+++ SOURCE DATA

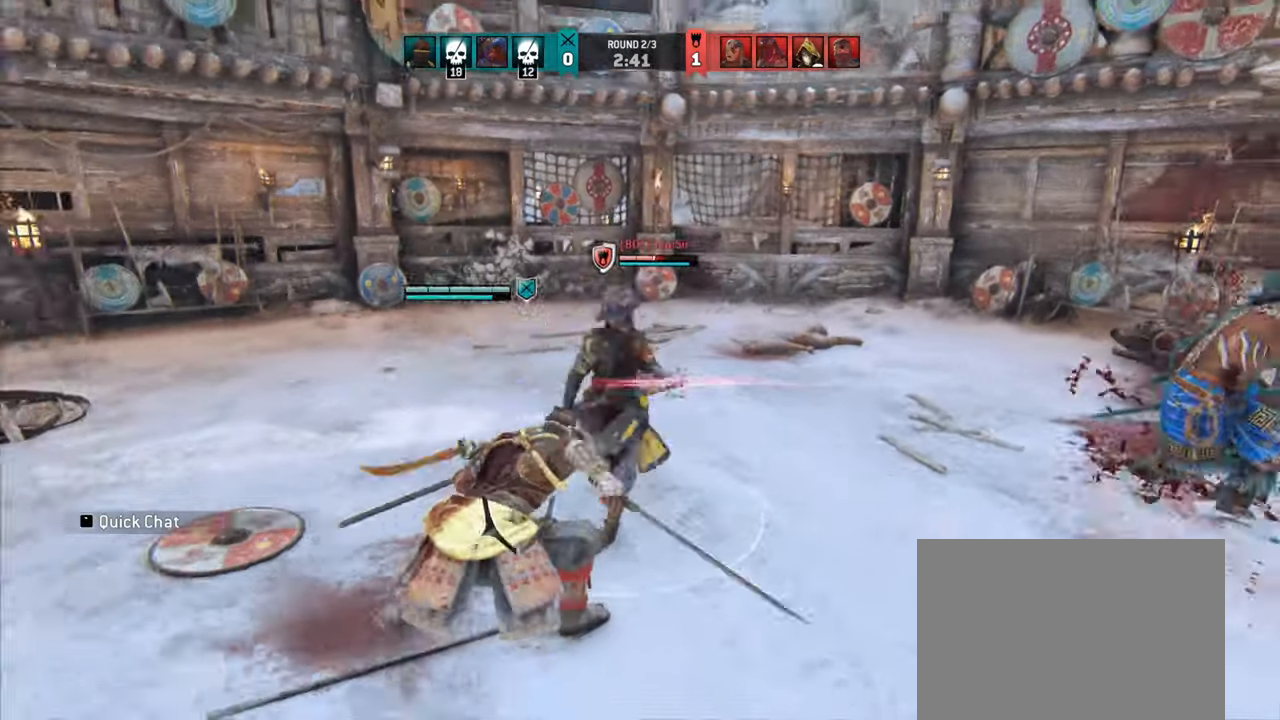
{"keys": [], "mouse": [], "events": []}
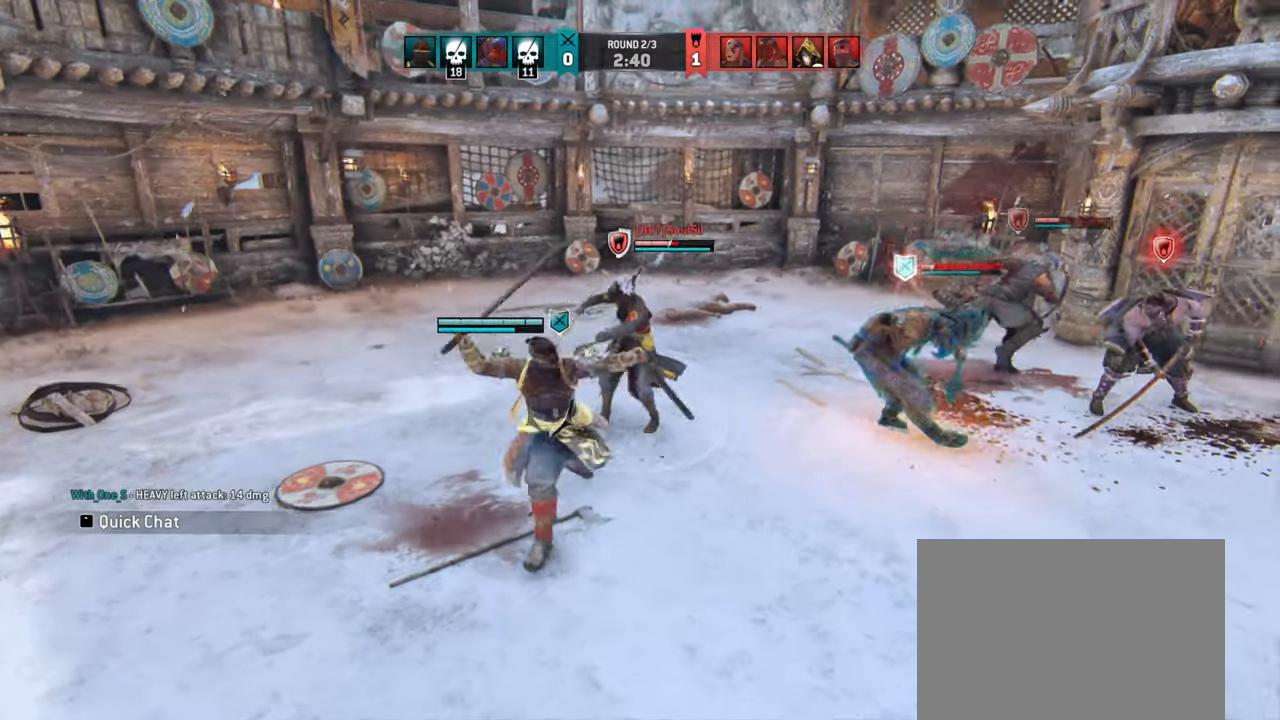
{"keys": ["a"], "mouse": []}
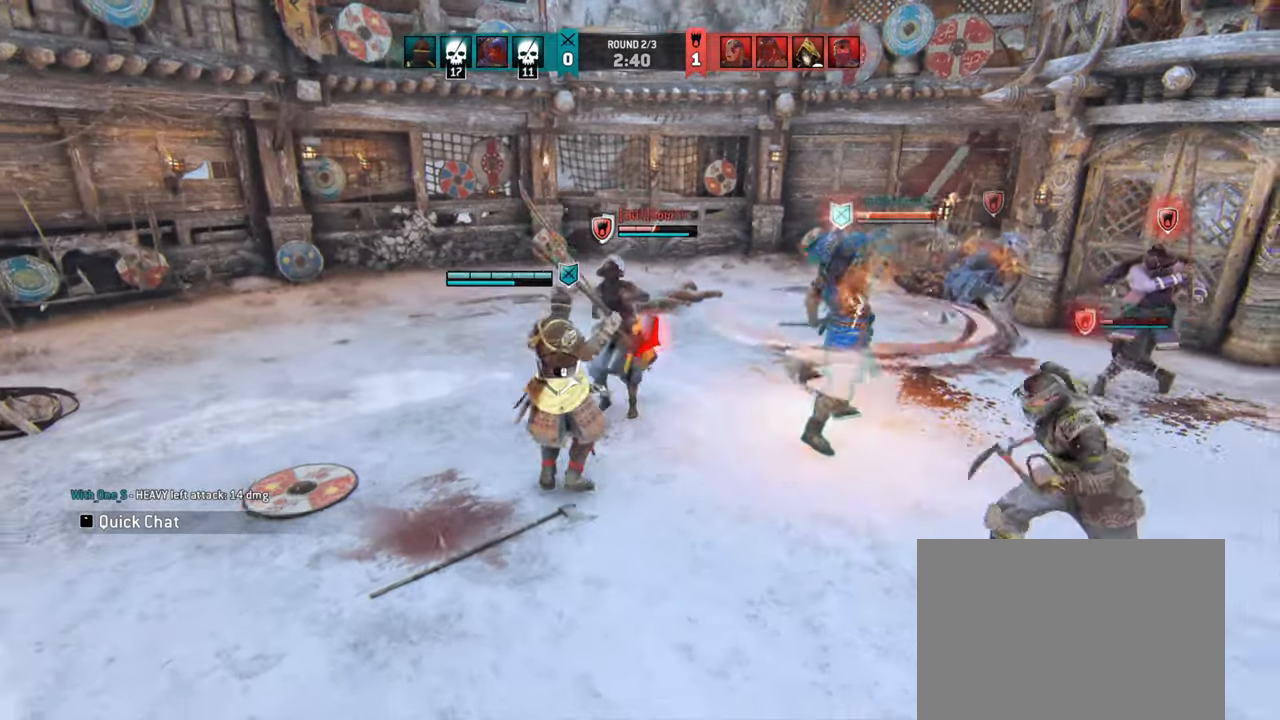
{"keys": ["a"], "mouse": [], "events": []}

++++++

▸ WORK TO COMPLETE: An exact retyping of the material, minus the pictures, is the required answer.

▸ ANSWER AREA:
{"keys": [], "mouse": [], "events": []}
{"keys": ["a"], "mouse": []}
{"keys": ["a"], "mouse": [], "events": []}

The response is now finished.